Die SPÖ-Abgeordneten hätten an der Veranstaltung ja zumindest aus Protest gegen das homophobe Putin-Regime und dessen jahrelangen Menschenrechtsverletzungen (siehe oben) teilnehmen können – wenn schon nicht aus Sympathie mit dem drangsalierten ukrainischen Volk, das schon zehntausende Tote zu beklagen hat. Wo waren die SoHo und Mario Lindner? Wieso haben sie den SPÖ-Klub nicht in diesem Sinne briefen und beeinflussen wollen und können? Aber vermutlich sind ihnen LSBT-Rechte nur zwecks Eigen-PR ein Anliegen und ansonsten ohnehin scheißegal.

Wer auch immer als Kanzlerkandidat/in für die SPÖ bei den nächsten Wahlen antreten wird, meine Stimme wird die SPÖ nicht mehr bekommen. Dieses jämmerliche und niederträchtige Verhalten an jenem 30. März ist unentschuldbar und unverzeihlich: SPÖ, es ist vorbei!

Als trauriges deprimierendes Resümee bzw.
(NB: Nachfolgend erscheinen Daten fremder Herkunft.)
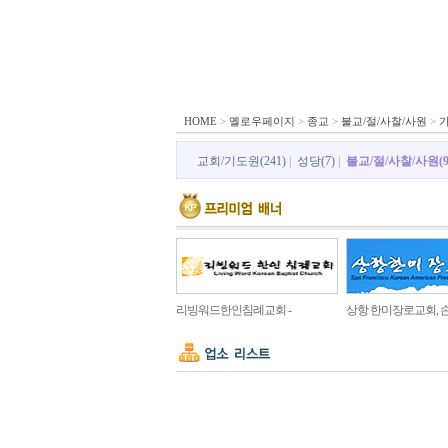
HOME
>
옐로우페이지
>
종교
>
불교/절/사찰/사원
>
교회/기도원(241)
|
성당(7)
|
불교/절/사찰/사원(9
리빙워드한인침례교회 -
상항 한미장로교회, 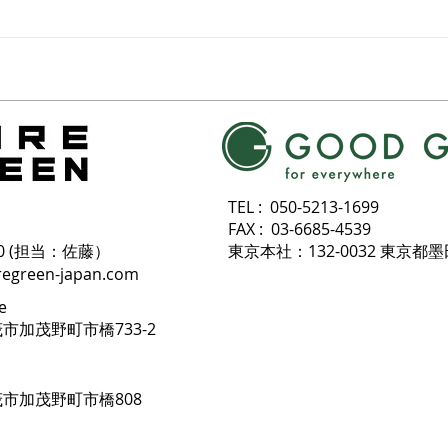
施工
TEL : 050-5213-1699
FAX : 03-6685-4539
 6830 (担当：佐藤）
東京本社：132-0032 東京都
regreen-japan.com
e
茂市加茂野町市橋733-2
加茂市加茂野町市橋808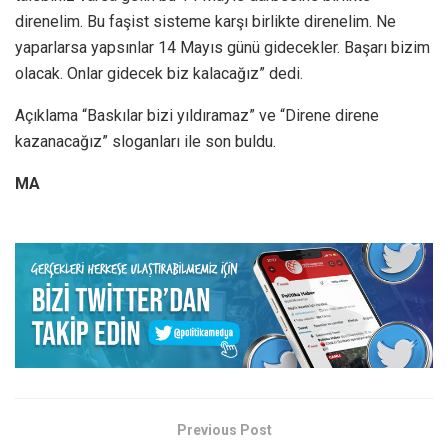
direnelim. Bu faşist sisteme karşı birlikte direnelim. Ne
yaparlarsa yapsınlar 14 Mayıs günü gidecekler. Başarı bizim
olacak. Onlar gidecek biz kalacağız” dedi.
Açıklama “Baskılar bizi yıldıramaz” ve “Direne direne
kazanacağız” sloganları ile son buldu.
MA
Previous Post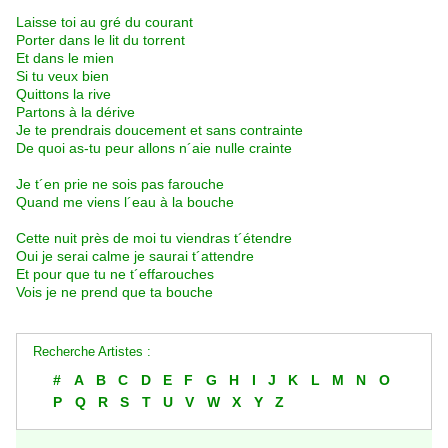
Laisse toi au gré du courant
Porter dans le lit du torrent
Et dans le mien
Si tu veux bien
Quittons la rive
Partons à la dérive
Je te prendrais doucement et sans contrainte
De quoi as-tu peur allons n´aie nulle crainte
Je t´en prie ne sois pas farouche
Quand me viens l´eau à la bouche
Cette nuit près de moi tu viendras t´étendre
Oui je serai calme je saurai t´attendre
Et pour que tu ne t´effarouches
Vois je ne prend que ta bouche
Recherche Artistes :
#
A
B
C
D
E
F
G
H
I
J
K
L
M
N
O
P
Q
R
S
T
U
V
W
X
Y
Z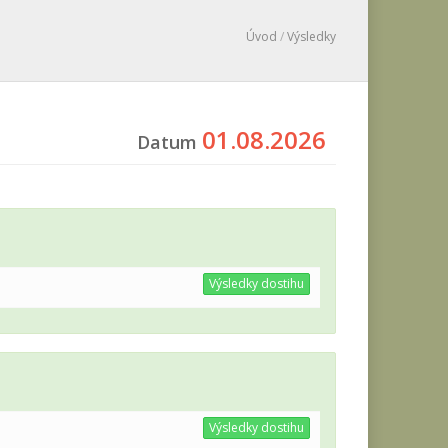
Úvod
/
Výsledky
01.08.2026
Datum
Výsledky dostihu
Výsledky dostihu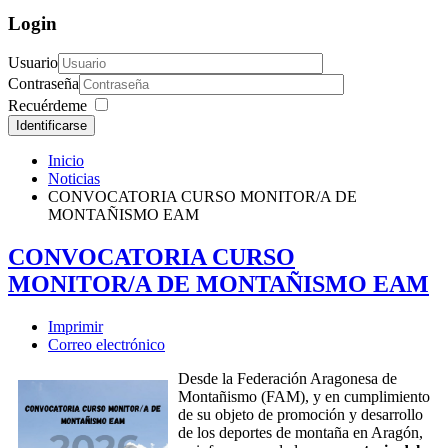
Login
Usuario
Contraseña
Recuérdeme
Identificarse
Inicio
Noticias
CONVOCATORIA CURSO MONITOR/A DE
MONTAÑISMO EAM
CONVOCATORIA CURSO
MONITOR/A DE MONTAÑISMO EAM
Imprimir
Correo electrónico
Desde la Federación Aragonesa de
Montañismo (FAM), y en cumplimiento
de su objeto de promoción y desarrollo
de los deportes de montaña en Aragón,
Fazit muss man feststellen, dass diese Entwicklungen über die letzten Jahrzehnte bis hin zum Angriffskrieg im Februar 2022 nur möglich waren durch die Nachgiebigkeit vieler PolitikerInnen im Westen gegenüber den kontinuierlich gesteigerten Grenzüberschreitungen Putins. Er wurde nie zur Rechenschaft gezogen für seine Menschenrechtsverletzungen und Verbrechen; diese Straflosigkeit war eine Einladung an ihn, die Sache immer weiter auszureizen. Die Ukraine zahlt jetzt die Zeche für dieses feige Verhalten des Westens. Wir alle tragen Mitschuld, weil wir das zugelassen haben. Ja, und so ist es nur gerecht, dass wir alle – durch Wohlstandsverlust – für unsere Gleichgültigkeit und Passivität ebenfalls mitzahlen müssen.